Он обошел костер по кругу, сел напротив меня. Я почти не различал его лица за дымом и рыжими языками пламени, но был совершенно уверен, что оно не светилось любовью.
— Так почему ты вернулся, мой старший брат?
От издевки, звучавшей в его словах, у меня свело скулы. Я подумал, что зря однажды привел брата с собой на эту поляну. Теперь нам двоим здесь будет тесно.
Повернувшись к Трою, я заговорил медленно, очень медленно, старательно подавляя раздражение, отгоняя лишние мысли.
— Помнишь пожар, Трой? Тот, в котором погиб Антон? И твоя тетка, и Майка-бельчонок? И другие… много волков… Я хорошо помню… Иногда закрываю глаза и вижу, как падает дерево, отрезая мне дорогу. И чую дым, горький, мертвый… Помнишь, по глазам вижу, что помнишь… Тот пожар разбудил во мне голод… Я еще не стал волком, а уже чувствовал непреодолимую жажду. Я хотел крови. Хотел так сильно, словно у меня уже вырос последний клык. Я не знал, или, может, не хотел знать, как бороться с этим. Однажды ночью я пробрался в деревенскую гостиницу. Люди спали… все спали… Я зарезал одного. Его кровь, все его тело пахло сгоревшим лесом. На следующую ночь я пришел снова. Только люди выставили охрану… Я защищался. И убил еще двоих. Потом пришла еще одна ночь. И с нею еще один мертвец.

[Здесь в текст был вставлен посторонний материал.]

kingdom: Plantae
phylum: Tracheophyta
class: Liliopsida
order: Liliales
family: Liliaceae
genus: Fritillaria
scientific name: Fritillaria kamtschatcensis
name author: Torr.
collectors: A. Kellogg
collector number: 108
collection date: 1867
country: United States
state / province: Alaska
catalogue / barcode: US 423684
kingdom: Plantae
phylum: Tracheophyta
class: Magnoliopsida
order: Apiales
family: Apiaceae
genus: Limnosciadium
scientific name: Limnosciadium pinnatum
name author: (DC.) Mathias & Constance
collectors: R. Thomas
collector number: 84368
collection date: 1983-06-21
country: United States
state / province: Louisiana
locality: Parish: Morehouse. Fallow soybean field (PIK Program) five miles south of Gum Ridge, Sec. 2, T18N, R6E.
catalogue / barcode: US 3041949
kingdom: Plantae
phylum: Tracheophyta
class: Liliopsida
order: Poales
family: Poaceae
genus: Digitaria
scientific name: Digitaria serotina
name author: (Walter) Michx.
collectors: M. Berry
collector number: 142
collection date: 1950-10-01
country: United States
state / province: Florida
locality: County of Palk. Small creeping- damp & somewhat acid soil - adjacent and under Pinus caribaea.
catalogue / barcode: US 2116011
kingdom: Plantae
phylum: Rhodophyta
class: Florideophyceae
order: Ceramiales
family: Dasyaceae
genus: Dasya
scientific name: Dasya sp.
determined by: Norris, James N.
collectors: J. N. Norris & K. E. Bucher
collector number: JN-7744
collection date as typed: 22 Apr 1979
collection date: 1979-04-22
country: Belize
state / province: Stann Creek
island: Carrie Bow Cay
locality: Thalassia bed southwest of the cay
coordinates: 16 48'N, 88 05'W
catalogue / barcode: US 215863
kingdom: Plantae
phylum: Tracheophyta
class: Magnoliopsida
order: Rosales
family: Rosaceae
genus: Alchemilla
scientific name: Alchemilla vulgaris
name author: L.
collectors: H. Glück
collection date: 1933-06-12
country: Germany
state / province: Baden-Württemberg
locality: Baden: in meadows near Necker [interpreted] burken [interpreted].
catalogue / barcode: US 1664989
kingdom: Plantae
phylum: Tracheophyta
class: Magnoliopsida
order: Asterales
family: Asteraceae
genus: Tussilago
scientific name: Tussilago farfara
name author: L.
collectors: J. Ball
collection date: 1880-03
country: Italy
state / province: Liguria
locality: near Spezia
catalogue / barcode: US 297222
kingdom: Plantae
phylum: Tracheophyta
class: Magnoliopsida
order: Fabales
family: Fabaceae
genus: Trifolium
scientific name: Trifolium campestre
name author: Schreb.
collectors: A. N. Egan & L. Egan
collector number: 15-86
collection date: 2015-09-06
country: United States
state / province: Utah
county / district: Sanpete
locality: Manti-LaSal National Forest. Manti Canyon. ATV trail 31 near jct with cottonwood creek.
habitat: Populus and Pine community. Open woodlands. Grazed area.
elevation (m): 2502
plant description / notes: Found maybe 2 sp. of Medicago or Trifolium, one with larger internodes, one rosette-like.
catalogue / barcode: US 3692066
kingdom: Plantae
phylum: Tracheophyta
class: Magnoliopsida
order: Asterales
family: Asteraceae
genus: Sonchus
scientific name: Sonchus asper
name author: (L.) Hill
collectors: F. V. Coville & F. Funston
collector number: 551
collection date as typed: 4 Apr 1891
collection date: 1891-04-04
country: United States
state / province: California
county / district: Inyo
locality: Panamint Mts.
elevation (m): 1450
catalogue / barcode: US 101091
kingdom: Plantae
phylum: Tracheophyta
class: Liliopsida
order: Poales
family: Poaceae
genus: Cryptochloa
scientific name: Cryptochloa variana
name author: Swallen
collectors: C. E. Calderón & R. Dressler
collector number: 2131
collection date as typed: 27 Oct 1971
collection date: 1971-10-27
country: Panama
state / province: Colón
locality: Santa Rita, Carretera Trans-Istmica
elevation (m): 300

— Ты выпустил его… — сказал кто-то по другую сторону костра. Я не стал поворачивать голову, чтобы уточнить, кто именно. — Того, кто живет внутри нас… Почему он не убил тебя сразу? С ним не под силу справиться волчонку, я знаю.
— Я был нужен ему, — я пожал плечами. — А он нужен был мне. Мы вместе убивали и вместе взрослели. В начале сентября, когда я убил уже шестерых, отец наткнулся в доме на запачканную кровью рубашку. Отличить человечью кровь от прочей, полагаю, было для него делом секундным. Я помню… я до сих пор помню, как зашел в комнату, а он швырнул эту рубашку мне под ноги. Он не кричал, кричал я. Мы много чего тогда друг другу наговорили. В результате я ушел, хлопнув дверью. Скажи, Трой, что сделал бы ты на моем месте? Ушел бы? Остался?
Он ответил не сразу.
— Не знаю, Ной… Я не был на твоем месте…
— Глупости! — воскликнул Мик, длинноногий, очень худой, очень лохматый волк. Он сидел чуть дальше справа от меня, скрестив по-турецки затянутые в потертые кожаные штаны ноги. Я слышал от матери, что родители Мика недавно разошлись. Странно как-то… У нас не принято было заводить две-три семьи. — Чушь несешь, Трой! Был, не был — какая разница? Каждый из нас на своем месте, и на этом самом месте ведет себя не всегда… хм-м… правильно. А Ной молодец! Не понимаю, чего вы все к нему привязались? Подумаешь, ну нарушил он этот чертов дурацкий закон, непонятно кем и когда придуманный, так что?.. И кто виноват, что у нас кишка тонка была последовать его примеру? А, волки?!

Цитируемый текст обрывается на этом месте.